Task to complete ::
In the listing below, locate the lines that hold the string "Document". Copy those lines.

Information ::
◆ ◆ ◆
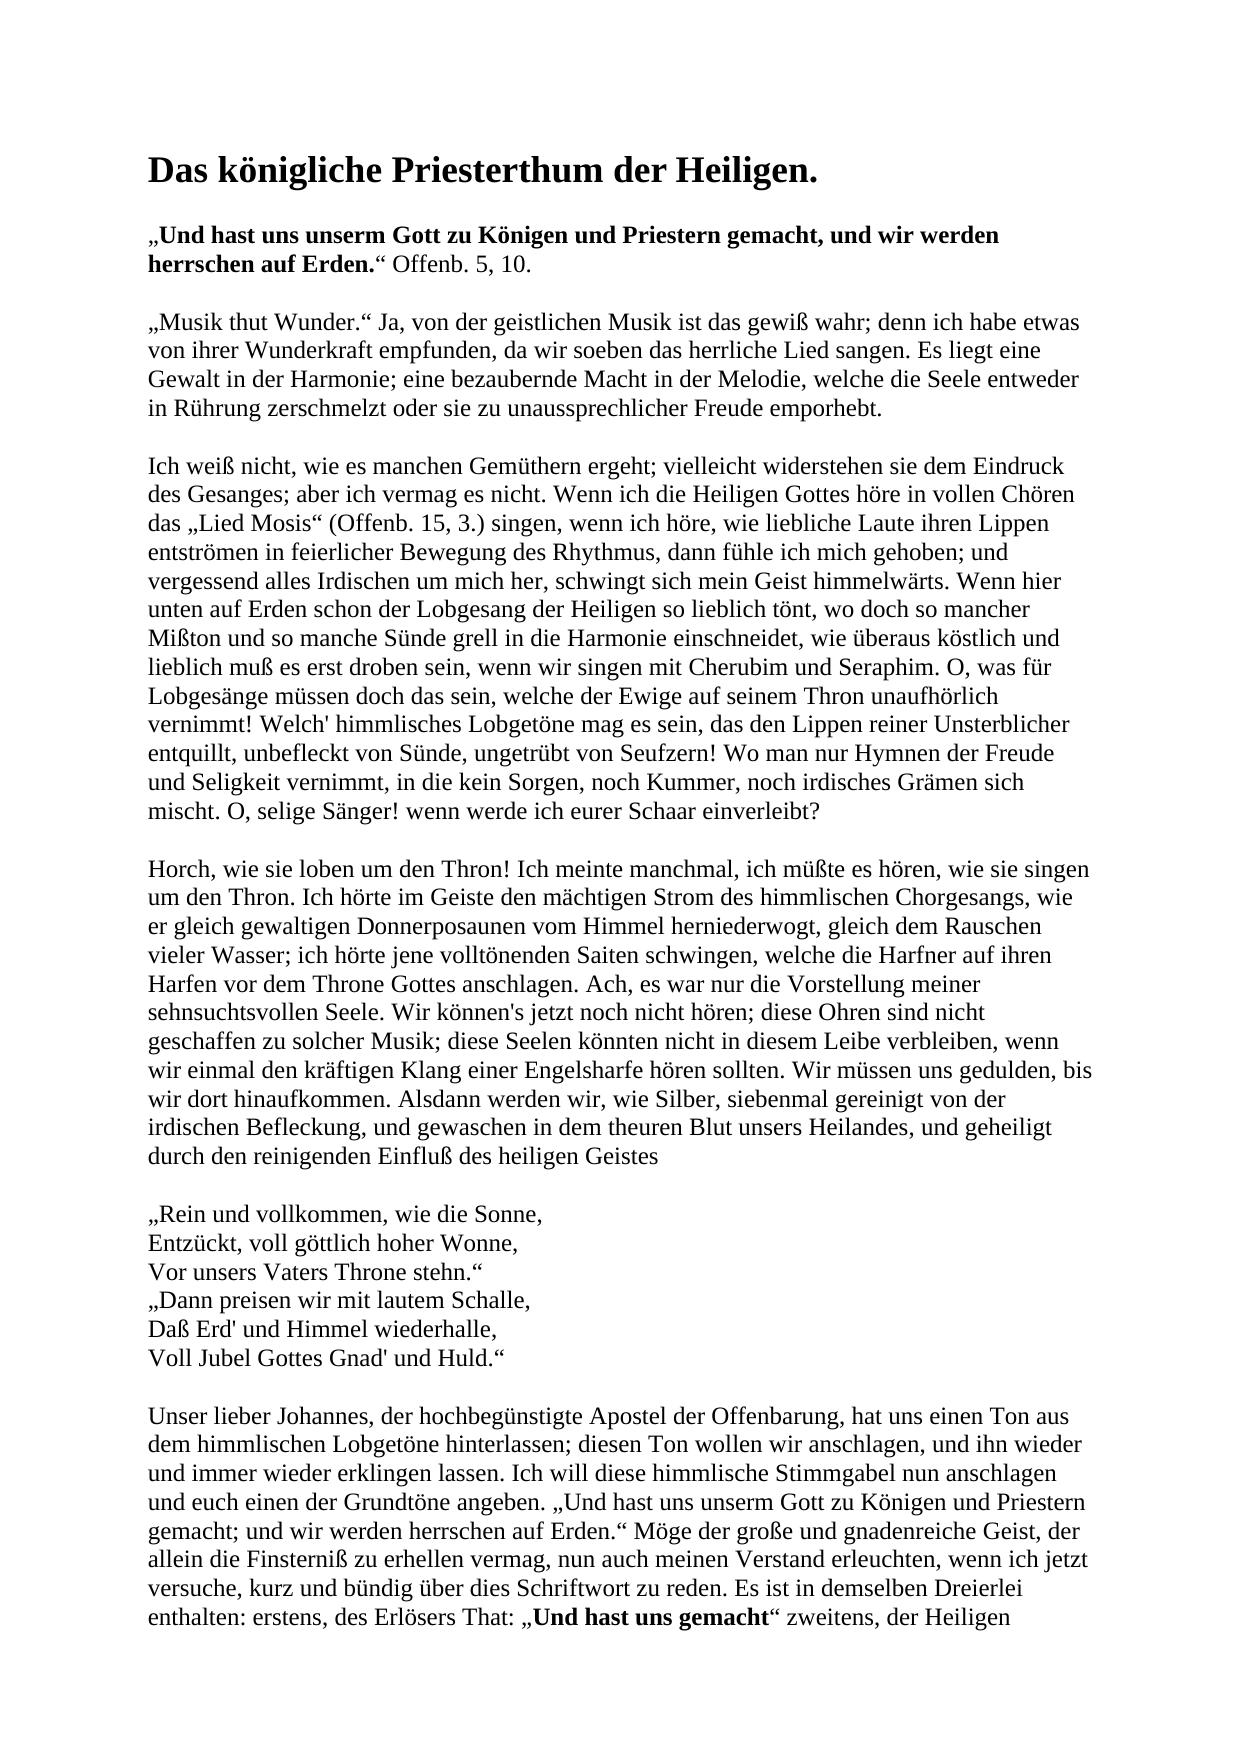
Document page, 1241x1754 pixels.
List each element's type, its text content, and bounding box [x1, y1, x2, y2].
◆ ◆ ◆
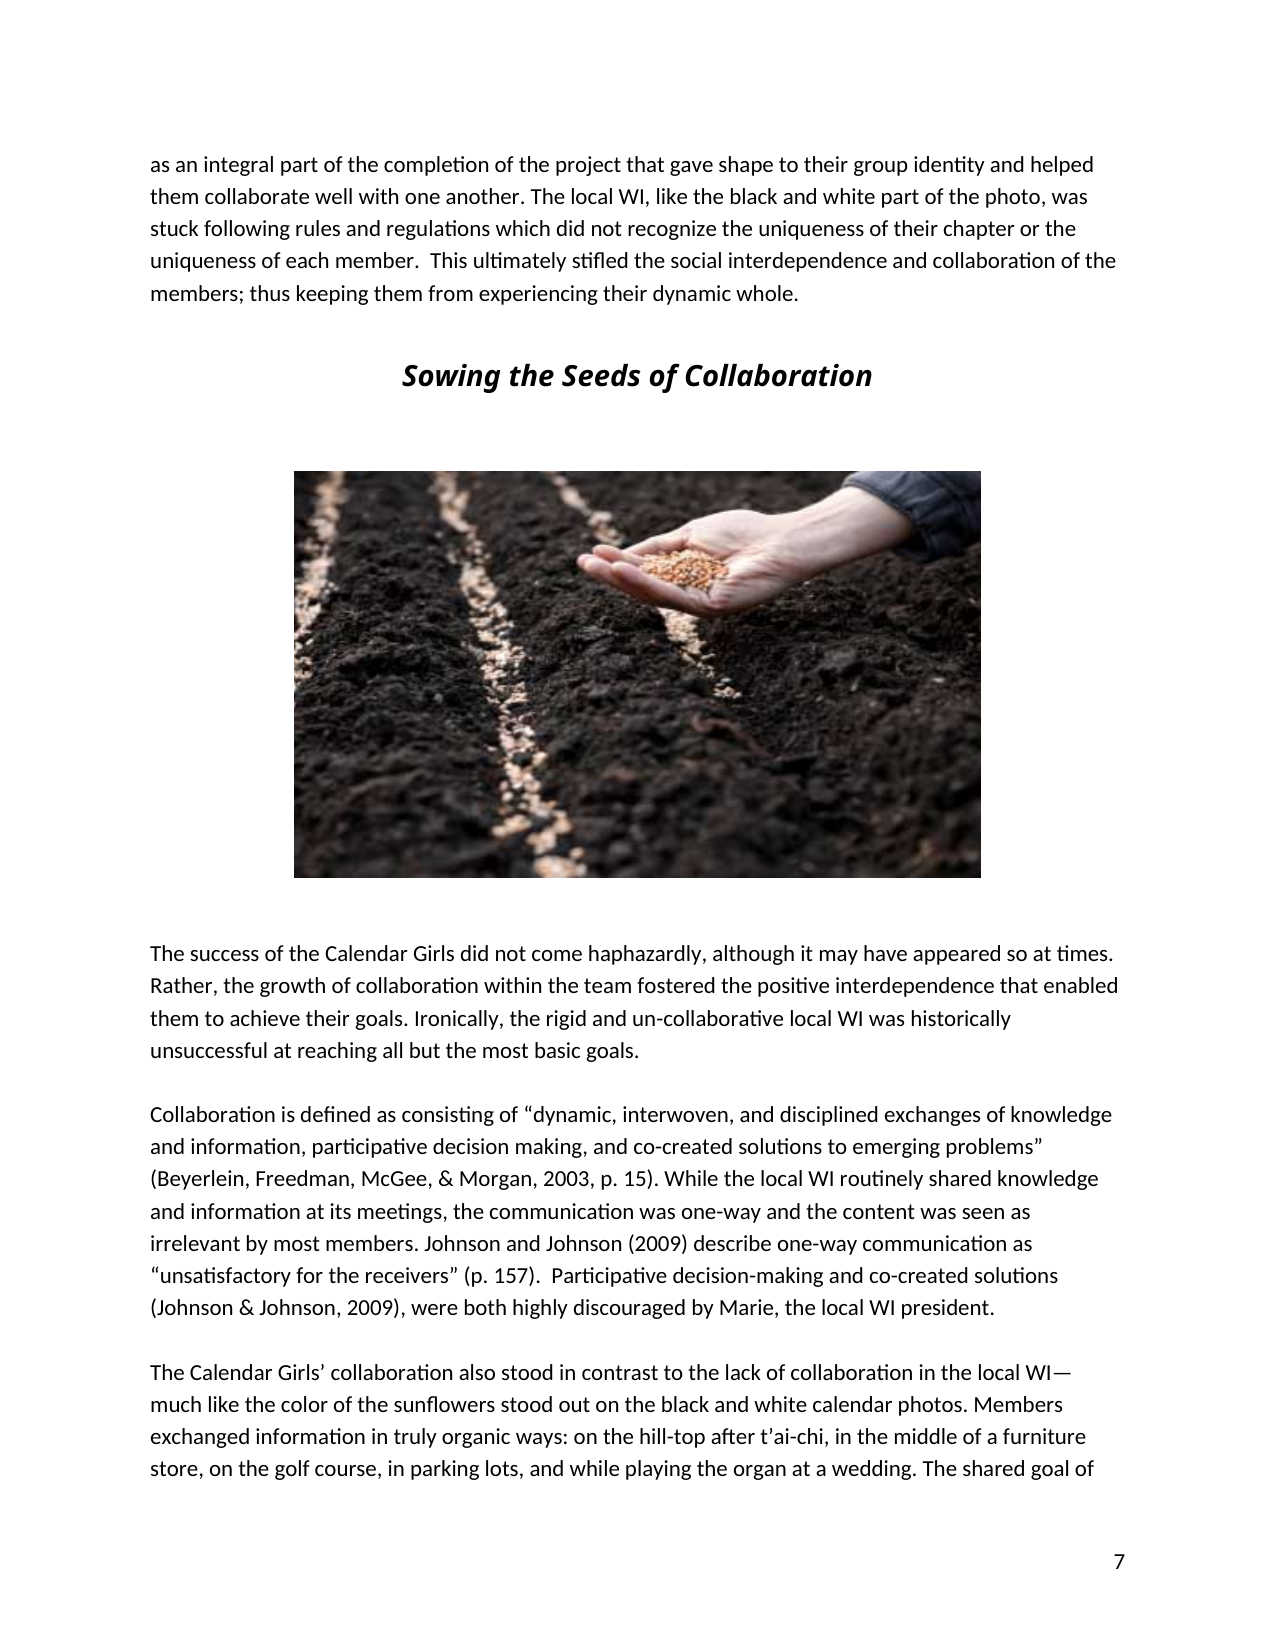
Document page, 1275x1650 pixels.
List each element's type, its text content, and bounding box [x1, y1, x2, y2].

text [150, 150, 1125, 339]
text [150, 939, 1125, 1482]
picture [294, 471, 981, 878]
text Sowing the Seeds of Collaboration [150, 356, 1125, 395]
◆ ◆ ◆
Completed exercise ::
Document page, 1241x1754 pixels.
Document page, 1275x1650 pixels.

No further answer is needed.